Start of Data to process
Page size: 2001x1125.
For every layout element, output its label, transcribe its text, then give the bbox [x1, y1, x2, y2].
End of Data to process
Start of Data to process
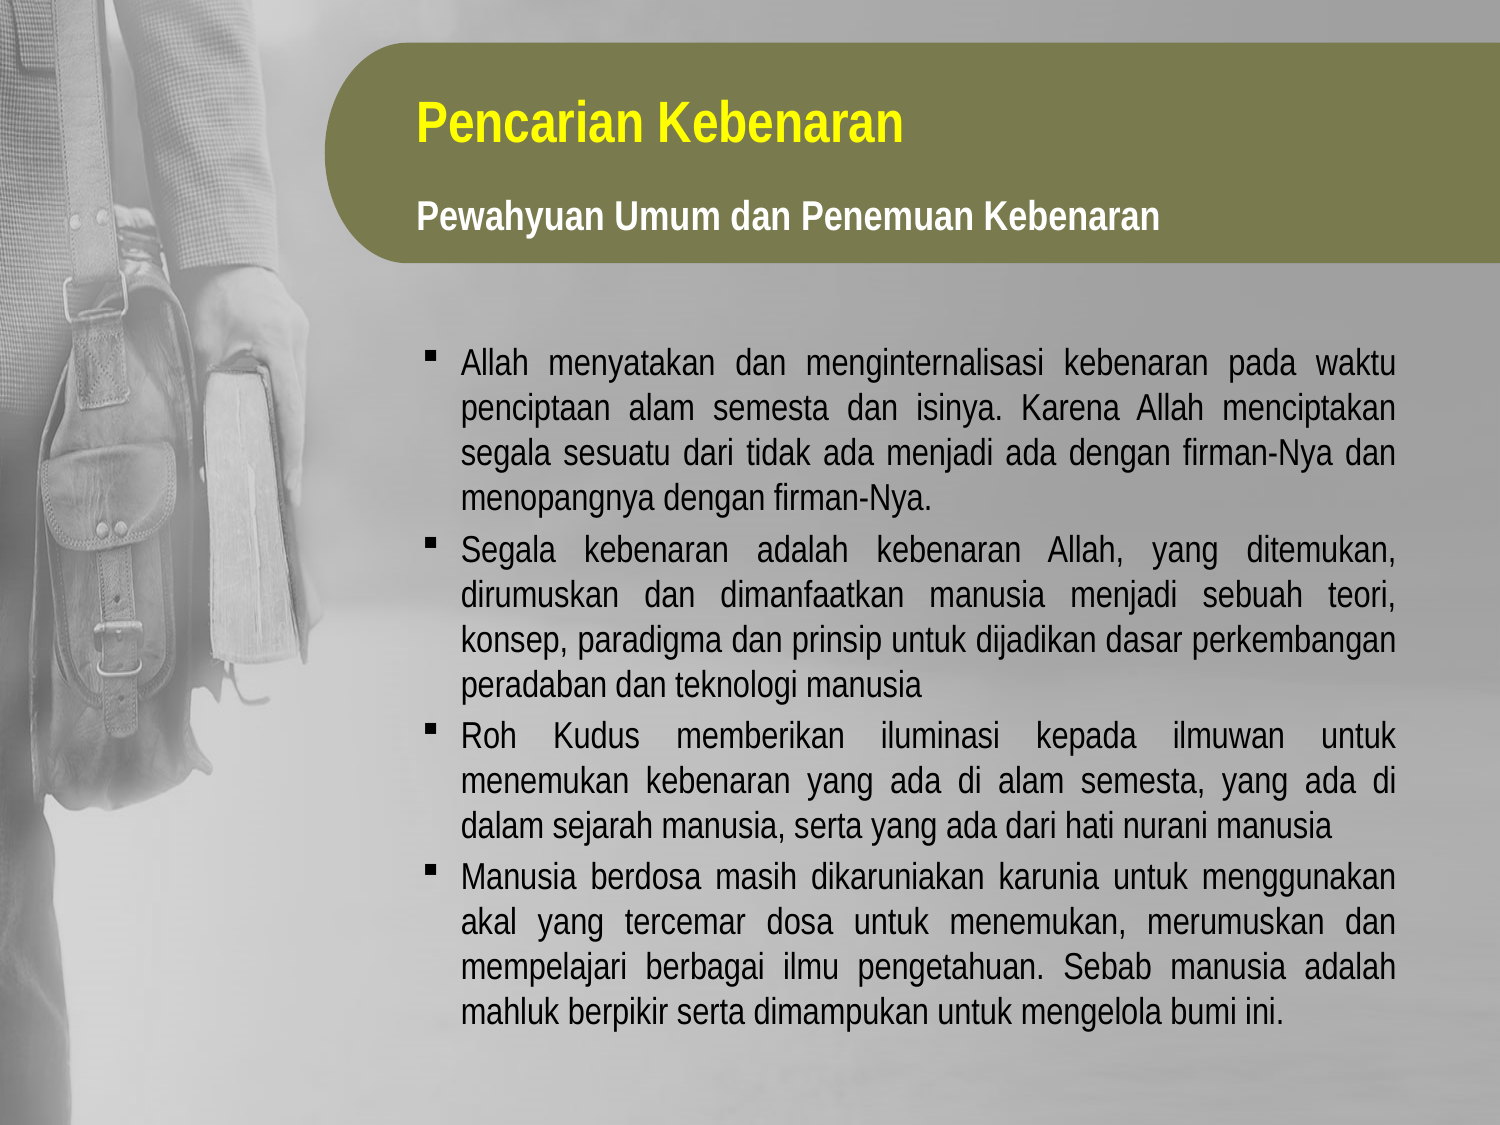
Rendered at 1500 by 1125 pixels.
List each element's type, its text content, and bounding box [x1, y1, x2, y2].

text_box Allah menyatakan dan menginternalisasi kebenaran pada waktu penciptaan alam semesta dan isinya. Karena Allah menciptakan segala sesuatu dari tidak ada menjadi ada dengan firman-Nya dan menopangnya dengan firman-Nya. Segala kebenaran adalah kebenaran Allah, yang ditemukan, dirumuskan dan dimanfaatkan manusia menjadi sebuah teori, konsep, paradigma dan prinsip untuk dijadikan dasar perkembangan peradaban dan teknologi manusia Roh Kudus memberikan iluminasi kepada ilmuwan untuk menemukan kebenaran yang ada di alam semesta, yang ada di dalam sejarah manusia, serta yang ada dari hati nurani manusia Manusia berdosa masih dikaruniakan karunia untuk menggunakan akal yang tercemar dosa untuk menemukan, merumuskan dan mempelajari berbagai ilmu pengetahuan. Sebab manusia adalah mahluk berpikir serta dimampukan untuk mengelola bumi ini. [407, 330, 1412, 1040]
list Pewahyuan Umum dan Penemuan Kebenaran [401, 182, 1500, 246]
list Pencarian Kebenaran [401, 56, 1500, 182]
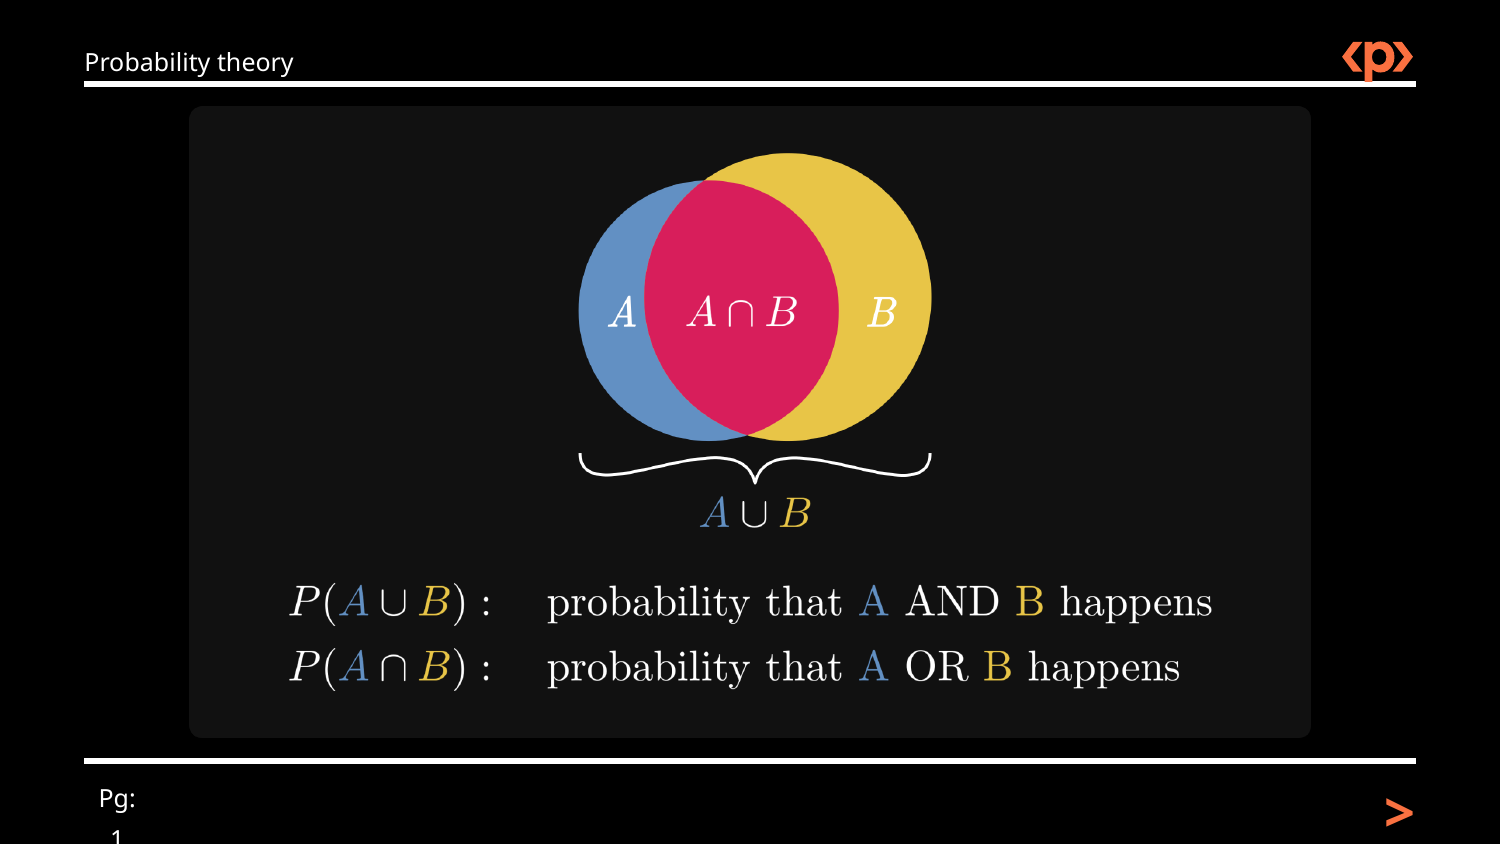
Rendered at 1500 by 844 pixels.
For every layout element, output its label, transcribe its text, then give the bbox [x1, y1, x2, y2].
End of Data to process
Start of Data to process
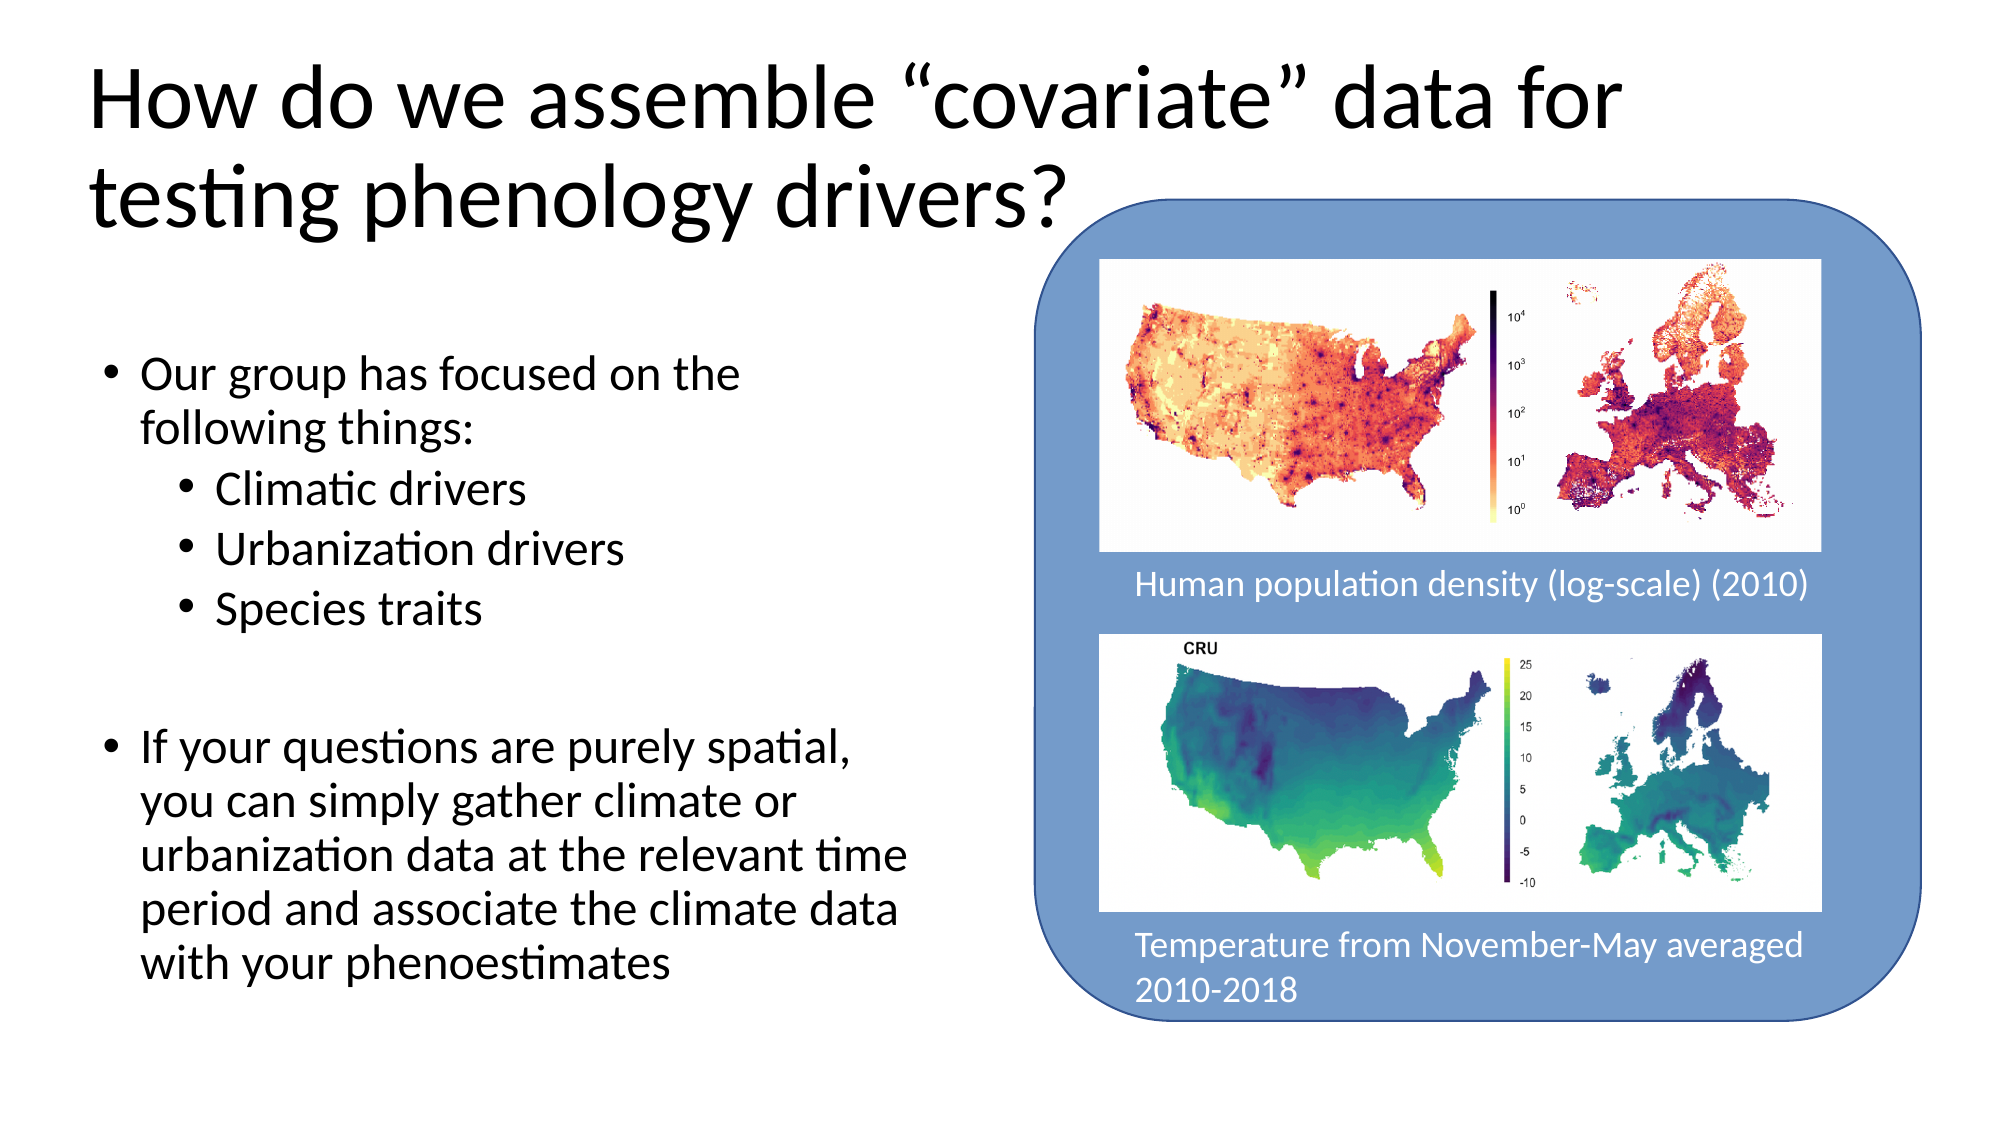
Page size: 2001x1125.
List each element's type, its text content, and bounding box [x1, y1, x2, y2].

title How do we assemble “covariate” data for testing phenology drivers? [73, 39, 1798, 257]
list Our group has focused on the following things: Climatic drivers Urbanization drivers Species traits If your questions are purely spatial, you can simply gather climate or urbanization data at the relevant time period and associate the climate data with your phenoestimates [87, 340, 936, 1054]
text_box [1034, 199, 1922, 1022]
End of Data to process
▶ _Exercise aim_:
In the listing above, find the line with "Rendered at 1500 by 1125 pixels." and the line with "Rendered at 1500 by 844 pixels.". Copy both of them and every line between, exactly, but not the pictures.

▶ _Problem solution_:
Rendered at 1500 by 1125 pixels.
List each element's type, its text content, and bounding box [x1, y1, x2, y2].

text_box Allah menyatakan dan menginternalisasi kebenaran pada waktu penciptaan alam semesta dan isinya. Karena Allah menciptakan segala sesuatu dari tidak ada menjadi ada dengan firman-Nya dan menopangnya dengan firman-Nya. Segala kebenaran adalah kebenaran Allah, yang ditemukan, dirumuskan dan dimanfaatkan manusia menjadi sebuah teori, konsep, paradigma dan prinsip untuk dijadikan dasar perkembangan peradaban dan teknologi manusia Roh Kudus memberikan iluminasi kepada ilmuwan untuk menemukan kebenaran yang ada di alam semesta, yang ada di dalam sejarah manusia, serta yang ada dari hati nurani manusia Manusia berdosa masih dikaruniakan karunia untuk menggunakan akal yang tercemar dosa untuk menemukan, merumuskan dan mempelajari berbagai ilmu pengetahuan. Sebab manusia adalah mahluk berpikir serta dimampukan untuk mengelola bumi ini. [407, 330, 1412, 1040]
list Pewahyuan Umum dan Penemuan Kebenaran [401, 182, 1500, 246]
list Pencarian Kebenaran [401, 56, 1500, 182]
Rendered at 1500 by 844 pixels.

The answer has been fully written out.